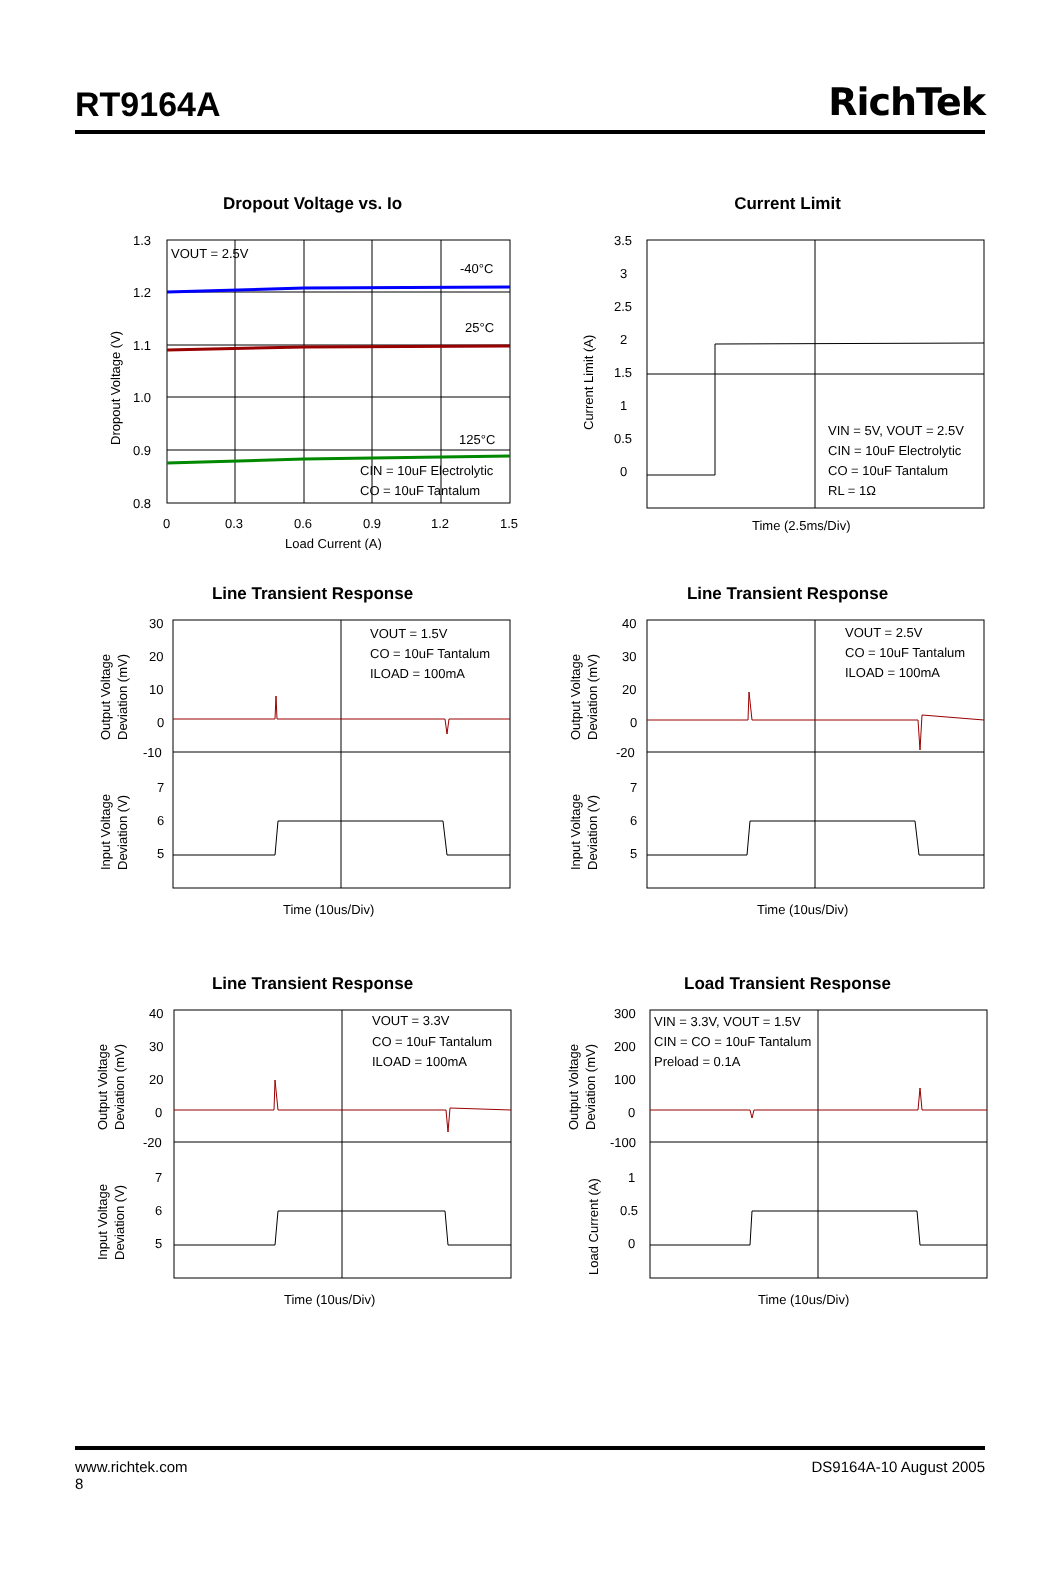RT9164A
RichTek
Dropout Voltage vs. Io
VOUT = 2.5V
-40°C
25°C
125°C
CIN = 10uF Electrolytic
CO = 10uF Tantalum
1.3
1.2
1.1
1.0
0.9
0.8
0
0.3
0.6
0.9
1.2
1.5
Load Current (A)
Dropout Voltage (V)
Current Limit
3.5
3
2.5
2
1.5
1
0.5
0
VIN = 5V, VOUT = 2.5V
CIN = 10uF Electrolytic
CO = 10uF Tantalum
RL = 1Ω
Time (2.5ms/Div)
Current Limit (A)
Line Transient Response
VOUT = 1.5V
CO = 10uF Tantalum
ILOAD = 100mA
30
20
10
0
-10
7
6
5
Time (10us/Div)
Output Voltage
Deviation (mV)
Input Voltage
Deviation (V)
Line Transient Response
VOUT = 2.5V
CO = 10uF Tantalum
ILOAD = 100mA
40
30
20
0
-20
7
6
5
Time (10us/Div)
Output Voltage
Deviation (mV)
Input Voltage
Deviation (V)
Line Transient Response
VOUT = 3.3V
CO = 10uF Tantalum
ILOAD = 100mA
40
30
20
0
-20
7
6
5
Time (10us/Div)
Output Voltage
Deviation (mV)
Input Voltage
Deviation (V)
Load Transient Response
VIN = 3.3V, VOUT = 1.5V
CIN = CO = 10uF Tantalum
Preload = 0.1A
300
200
100
0
-100
1
0.5
0
Time (10us/Div)
Output Voltage
Deviation (mV)
Load Current (A)
www.richtek.com DS9164A-10 August 2005
8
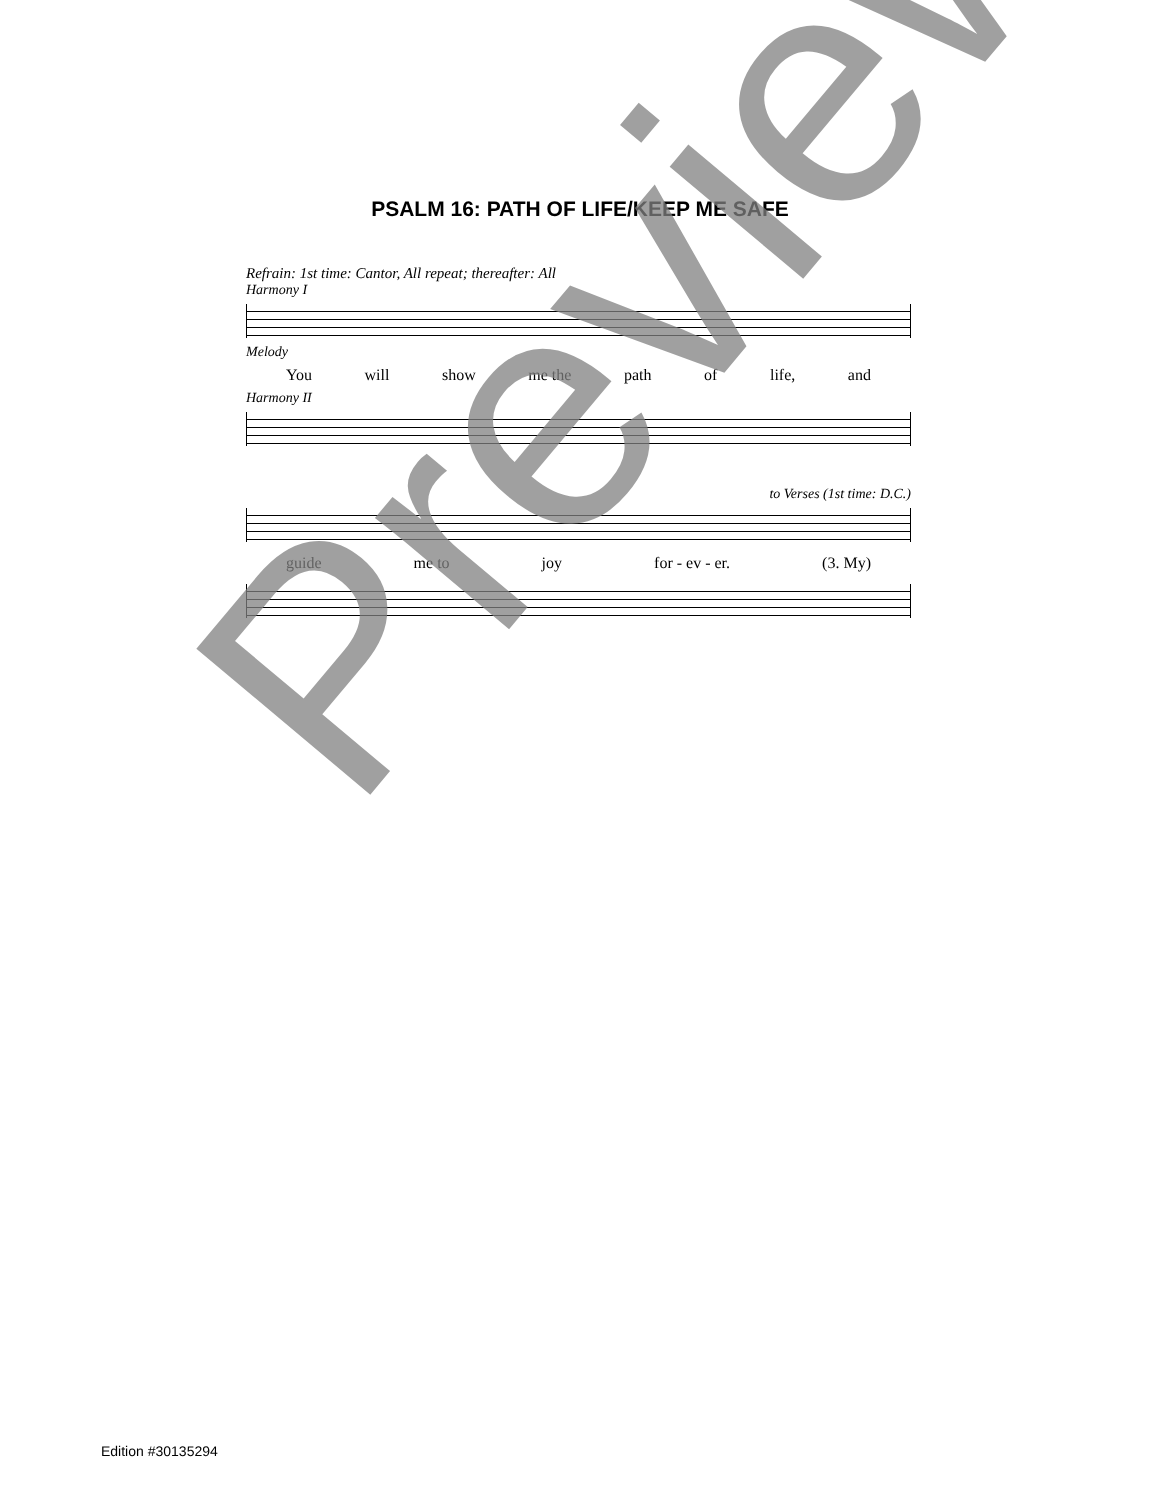PSALM 16: PATH OF LIFE/KEEP ME SAFE
Refrain: 1st time: Cantor, All repeat; thereafter: All
Harmony I
Melody
You will show me the path of life, and
Harmony II
to Verses (1st time: D.C.)
guide me to joy for - ev - er. (3. My)
Preview
Edition #30135294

· · · ·

TASK STATEMENT: Apart from the pictures, every record must be set down exactly.

SOLUTION BELOW:
RT9164A
RichTek
Dropout Voltage vs. Io
VOUT = 2.5V
-40°C
25°C
125°C
CIN = 10uF Electrolytic
CO = 10uF Tantalum
1.3
1.2
1.1
1.0
0.9
0.8
0
0.3
0.6
0.9
1.2
1.5
Load Current (A)
Dropout Voltage (V)
Current Limit
3.5
3
2.5
2
1.5
1
0.5
0
VIN = 5V, VOUT = 2.5V
CIN = 10uF Electrolytic
CO = 10uF Tantalum
RL = 1Ω
Time (2.5ms/Div)
Current Limit (A)
Line Transient Response
VOUT = 1.5V
CO = 10uF Tantalum
ILOAD = 100mA
30
20
10
0
-10
7
6
5
Time (10us/Div)
Output Voltage
Deviation (mV)
Input Voltage
Deviation (V)
Line Transient Response
VOUT = 2.5V
CO = 10uF Tantalum
ILOAD = 100mA
40
30
20
0
-20
7
6
5
Time (10us/Div)
Output Voltage
Deviation (mV)
Input Voltage
Deviation (V)
Line Transient Response
VOUT = 3.3V
CO = 10uF Tantalum
ILOAD = 100mA
40
30
20
0
-20
7
6
5
Time (10us/Div)
Output Voltage
Deviation (mV)
Input Voltage
Deviation (V)
Load Transient Response
VIN = 3.3V, VOUT = 1.5V
CIN = CO = 10uF Tantalum
Preload = 0.1A
300
200
100
0
-100
1
0.5
0
Time (10us/Div)
Output Voltage
Deviation (mV)
Load Current (A)
www.richtek.com DS9164A-10 August 2005
8
PSALM 16: PATH OF LIFE/KEEP ME SAFE
Refrain: 1st time: Cantor, All repeat; thereafter: All
Harmony I
Melody
You will show me the path of life, and
Harmony II
to Verses (1st time: D.C.)
guide me to joy for - ev - er. (3. My)
Preview
Edition #30135294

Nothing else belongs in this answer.